Technically, we were off on SLU more than any other team, but I think that more has to do with luck. They were returning the 4th most scoring in the conference with pretty much all their important players coming back. Their recruiting class was only 9th, but the strength of their returning scoring had them projected for 5th in total offense. They missed that mark by quite a bit with the 10th ranked offense in the ECAC. So what happened? Basically the opposite of Colgate. Cameron Buhl went from 15 points in 17 games to 8 points in 32 games. David Jankowski went from 12 points in 15 games to 16 points in 33 games. It keeps going too. Luc Salem: 10 in 17 to 10 in 37. Nicholas Trela: 8 in 17 to 4 in 28. Greg Lapointe didn’t play at all after being diagnosed with cancer (our best wishes to him on making a full recovery). I’m not sure if those players had their numbers inflated due to a small sample size, or if they just struggled. As you can see though, it was essentially across the board as a team. Defensively, the Saints were also projected for 5th. The model really disliked their defense for the most part funnily enough, but they were returning Emil Zetterquist in net.
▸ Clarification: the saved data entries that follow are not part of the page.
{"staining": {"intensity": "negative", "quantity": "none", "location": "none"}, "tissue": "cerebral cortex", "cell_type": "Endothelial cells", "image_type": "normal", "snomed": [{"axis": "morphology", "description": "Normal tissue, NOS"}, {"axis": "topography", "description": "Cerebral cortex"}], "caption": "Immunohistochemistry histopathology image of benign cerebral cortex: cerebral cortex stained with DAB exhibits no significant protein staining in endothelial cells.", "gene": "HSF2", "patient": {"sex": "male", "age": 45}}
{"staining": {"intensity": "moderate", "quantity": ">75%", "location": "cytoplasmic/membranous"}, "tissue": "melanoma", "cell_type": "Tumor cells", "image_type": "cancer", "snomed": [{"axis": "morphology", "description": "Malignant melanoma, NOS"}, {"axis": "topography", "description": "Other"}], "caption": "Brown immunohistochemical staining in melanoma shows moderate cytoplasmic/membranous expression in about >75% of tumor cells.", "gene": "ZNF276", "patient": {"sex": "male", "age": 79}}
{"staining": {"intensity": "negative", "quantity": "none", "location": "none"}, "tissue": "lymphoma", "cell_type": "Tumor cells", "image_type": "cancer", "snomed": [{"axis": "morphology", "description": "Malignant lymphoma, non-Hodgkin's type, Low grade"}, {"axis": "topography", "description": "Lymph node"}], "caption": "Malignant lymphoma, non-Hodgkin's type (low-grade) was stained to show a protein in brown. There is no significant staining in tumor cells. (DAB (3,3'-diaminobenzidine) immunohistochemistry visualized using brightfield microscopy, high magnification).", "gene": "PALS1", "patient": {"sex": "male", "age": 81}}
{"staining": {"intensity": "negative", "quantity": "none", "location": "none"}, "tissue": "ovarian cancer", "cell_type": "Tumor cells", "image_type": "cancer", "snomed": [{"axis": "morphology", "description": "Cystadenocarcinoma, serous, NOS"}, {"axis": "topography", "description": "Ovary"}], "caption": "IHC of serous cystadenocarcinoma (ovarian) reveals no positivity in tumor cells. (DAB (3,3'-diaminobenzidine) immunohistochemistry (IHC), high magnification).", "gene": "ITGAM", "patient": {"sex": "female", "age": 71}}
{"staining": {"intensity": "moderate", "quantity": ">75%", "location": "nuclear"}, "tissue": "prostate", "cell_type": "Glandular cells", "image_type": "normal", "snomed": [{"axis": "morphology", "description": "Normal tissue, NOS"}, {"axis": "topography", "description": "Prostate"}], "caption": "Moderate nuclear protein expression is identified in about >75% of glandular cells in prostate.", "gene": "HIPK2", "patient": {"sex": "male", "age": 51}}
He had a 0.926 SV% the season before, and the model loved him and thought he’d really boost their defense. Volatile goaltending was once again a downfall as he fell to a 0.904 SV%, and the model was right to dislike the defense in front of him. This gets a bit into another discussion though, which is luck. Below the surface, SLU had good metrics. Their corsi was above 50%, and their shot share was just below 50%. The two most luck-based factors (the two factors of PDO) are shooting % and save %. We already went over that goaltending can fluctuate a lot year to year even with a good returning starter (Jeremie Forget, Emil Zetterquist). Shooting % usually goes along with the talent and skill on the roster, but there’s still a lot of luck that goes into it. St. Lawrence had one of the lowest shooting percentages in the country at 7.1%. Obviously, they lacked finishing talent, but that’s still below where I would have expected a team that was supposed to be solid to finish. If they had gotten even below average finishing, I bet they finish higher than Union at least.
Since the teams that the model was most wrong about had lots of returning scoring but went in opposite directions, it’s tough to know how to adjust the model for that. Player development isn’t linear and sometimes they do have bad years after having great ones. The common theme of goaltending fluctuating a lot though for the teams that we really missed the mark will definitely lead to a change designed to accommodate that. Overall, the model did great and got a lot right. There isn’t much that I think needs to be changed.